MEDAN — Di usianya yang ke-436 tahun, Kota Medan dinilai masih dihadapkan pada pekerjaan rumah yang tak kunjung selesai. Anggota DPRD Kota Medan dari Fraksi PAN, Edwin Sugesti Nasution, secara spesifik menyebut penanganan banjir, perbaikan drainase, dan pengelolaan sampah sebagai prioritas yang harus segera dibenahi oleh pemerintah daerah.
"Keberhasilan pembangunan tidak hanya diukur dari banyaknya proyek fisik yang dibangun, tetapi juga dari tingkat kesejahteraan masyarakat," ujar Edwin dalam pernyataannya, baru-baru ini.

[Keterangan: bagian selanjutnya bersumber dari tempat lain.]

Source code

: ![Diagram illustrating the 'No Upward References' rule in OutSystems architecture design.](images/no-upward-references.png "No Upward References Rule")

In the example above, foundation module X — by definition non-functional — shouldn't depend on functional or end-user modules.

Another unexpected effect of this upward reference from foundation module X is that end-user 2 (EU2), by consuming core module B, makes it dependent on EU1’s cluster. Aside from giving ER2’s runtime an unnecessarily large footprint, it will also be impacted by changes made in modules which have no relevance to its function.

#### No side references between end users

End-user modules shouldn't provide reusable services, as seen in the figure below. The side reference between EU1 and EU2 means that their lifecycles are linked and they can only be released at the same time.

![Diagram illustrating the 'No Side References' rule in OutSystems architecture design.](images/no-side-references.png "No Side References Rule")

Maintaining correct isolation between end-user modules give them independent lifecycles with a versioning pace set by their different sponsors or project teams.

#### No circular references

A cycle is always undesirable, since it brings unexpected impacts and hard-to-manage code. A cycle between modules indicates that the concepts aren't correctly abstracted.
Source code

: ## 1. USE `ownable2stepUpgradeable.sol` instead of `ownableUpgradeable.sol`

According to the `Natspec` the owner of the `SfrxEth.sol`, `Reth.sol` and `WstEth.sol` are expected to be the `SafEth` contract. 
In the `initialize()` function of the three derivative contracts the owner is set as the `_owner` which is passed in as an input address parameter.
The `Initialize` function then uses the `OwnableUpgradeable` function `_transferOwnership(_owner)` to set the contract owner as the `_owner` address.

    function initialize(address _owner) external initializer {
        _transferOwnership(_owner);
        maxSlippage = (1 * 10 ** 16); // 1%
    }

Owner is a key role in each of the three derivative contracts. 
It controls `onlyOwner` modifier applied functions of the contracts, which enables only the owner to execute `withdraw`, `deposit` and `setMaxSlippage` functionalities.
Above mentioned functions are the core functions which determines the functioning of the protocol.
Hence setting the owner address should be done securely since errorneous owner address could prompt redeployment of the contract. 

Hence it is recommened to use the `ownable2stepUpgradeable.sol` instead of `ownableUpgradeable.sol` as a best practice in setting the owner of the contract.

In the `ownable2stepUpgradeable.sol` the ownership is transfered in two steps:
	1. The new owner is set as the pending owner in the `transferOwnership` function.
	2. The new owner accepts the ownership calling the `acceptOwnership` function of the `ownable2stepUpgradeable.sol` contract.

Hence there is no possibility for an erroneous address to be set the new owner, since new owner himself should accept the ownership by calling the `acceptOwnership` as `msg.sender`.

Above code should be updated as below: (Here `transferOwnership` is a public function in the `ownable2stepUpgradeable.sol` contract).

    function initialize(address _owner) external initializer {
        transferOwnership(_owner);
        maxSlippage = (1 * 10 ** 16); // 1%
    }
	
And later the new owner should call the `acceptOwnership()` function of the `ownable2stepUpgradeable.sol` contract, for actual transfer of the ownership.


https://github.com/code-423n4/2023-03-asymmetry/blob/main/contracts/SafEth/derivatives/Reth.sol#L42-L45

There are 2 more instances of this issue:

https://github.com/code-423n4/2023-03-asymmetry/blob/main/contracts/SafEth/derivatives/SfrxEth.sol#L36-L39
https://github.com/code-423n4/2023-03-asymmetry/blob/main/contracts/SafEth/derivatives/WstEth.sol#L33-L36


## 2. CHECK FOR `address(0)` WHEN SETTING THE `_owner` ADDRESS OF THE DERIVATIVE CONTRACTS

Pembangunan Fisik dan Kesejahteraan Warga
Menurut Edwin, meskipun pembangunan infrastruktur perkotaan dan pelayanan publik menunjukkan kemajuan signifikan, pemerintah tetap harus memastikan setiap kebijakan berdampak positif pada kualitas hidup warga. Ia mendorong agar program-program yang berpihak pada masyarakat kecil, khususnya di bidang pendidikan, kesehatan, dan pemberdayaan ekonomi, terus dihadirkan.
"Pertumbuhan pembangunan harus berjalan beriringan dengan peningkatan kesejahteraan warga," tegasnya.
Kolaborasi dan Kerukunan Jadi Kunci
Politisi PAN itu juga menekankan pentingnya kolaborasi antara pemerintah, DPRD, dunia usaha, dan masyarakat. Sinergi seluruh elemen dinilai menjadi kunci utama untuk mewujudkan Medan yang lebih maju, modern, dan berdaya saing.
Di tengah keberagaman suku, budaya, dan agama yang menjadi ciri khas Kota Medan, Edwin mengajak seluruh masyarakat untuk menjaga persatuan dan kerukunan. Menurutnya, kekayaan tersebut harus menjadi modal sosial dalam mendukung pembangunan daerah.
Ia pun memberikan apresiasi kepada pemerintah, aparat keamanan, tokoh masyarakat, hingga organisasi kemasyarakatan yang selama ini berkontribusi menjaga stabilitas dan kemajuan kota.
Mengakhiri pernyataannya, Edwin Sugesti Nasution mengucapkan selamat ulang tahun ke-436 untuk Kota Medan. Ia berharap kota yang dikenal sebagai pusat ekonomi terbesar di Pulau Sumatra itu semakin maju, nyaman dihuni, dan menjadi kebanggaan seluruh masyarakatnya.